Despite all the advances of modern medical science and technology, and all the modern medicines possible – clinical errors can happen. Doctors, nurses, pharmacists and other medical specialists can make mistakes, despite their best efforts and all of their best endeavours for the good of their patients
Medical mistakes can happen, unfortunately. Those mistakes can range from a misdiagnosis, to a disease or illness not being disabled at all, to a simple mistake on the operating table, to the wrong medication being prescribed, and anything in between.
The result of any such medical negligence can be to leave the patient in a worse medical condition, suffering from other ailments or injuries, or even untreated for their initial medical condition. Aside from the physical damage (often extensive) and ill health that follows, it is the mental anguish and pain that can be the worst following a medical error. Recovery and rehabilitation takes time: in many cases, occupational therapy or physiotherapy are often needed. Specialist treatments or medications might be required to recover. Recovering from your injures can be very lengthy – and also expensive. Medical negligence can also take its toll upon your home and family life, and work. There is also the financial aspect to consider.
However, both professionally and legally, doctors and other clinicians are very much held accountable for their actions and the procedures they perform.
Under tort law (part of the UK civil law code), the injured patient can make a medical negligence claim against a clinician.
Under law (and medical ethics), there is a clear duty of care of the doctor towards their patient. Doctors are similarly held to give a very high standard of professional medical cafe and advice to their patients. Where medical negligence is concerned, the question to be asked and established is whether there was there a breach of that duty of care. Did the clinician act in such a way that was substandard, and that resulted in a breach of that duty?
Other factors to establish under law, and under a civil legal claim, are causation and remoteness. Remoteness is whether the damage received by the patient was so remote from the actions of the clinician that it could not have been foreseen – and legally is very straightforward to assess. Causation is when it is legally determined what factor or tractors were responsible for the personal injury. By contrast to remoteness, that is incredibly complex, and can go down to the minutiae of what happened. There are several different legal theories and tests to determine causation, each as intricate as the other.
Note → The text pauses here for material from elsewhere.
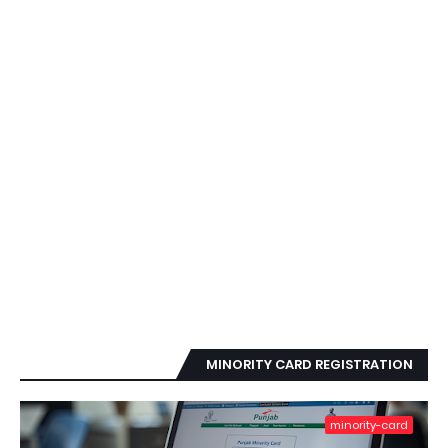
MINORITY CARD REGISTRATION
minority-card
Despite that, under UK personal injury law, there two major matters for the patient (as opposed to the lawyer) to be concerned with to determine whether they can make a legal claim against a negligent clinical. Firstly, the patient must have suffered from medical negligence within three years. Admittedly though, some illnesses (such as asbestos or other industrial disease) take along time to develop and show symptoms. As such, for those specific illnesses, the courts set aside (to an extent) that three year requirement; for most of those illnesses the claim must be made within three years of diagnosis instead.
In common with personal injury law, the other requirement is that the medical negligence was not your fault, but rather that of the clinician involved. In by far most cases of medical negligence, that is indeed the case, and as such that requirement is merely a legal formality.
There is a lengthy collection of case law which is in the patient’s favour when it comes to medical negligence. Many legal principles concerning medicine have come about with the patient’s best interests in mind, and safeguard and protect the patient from medical errors.
Although the patient is often suffering after medical negligence – it is very much the right of the patient to seek a legal remedy to their medical wrong. Additionally in most cases involving medical negligence, the injured patient can be awarded compensation. Although that will never replace ill health, or the mental anguish, compensation can go a long way. Many patients are upset, bewildered and angry after medical negligence, and desire an explanation and apology. As such, patients should not be afraid to seek a legal remedy to obtain justice, and to obtain just that apology and explanation.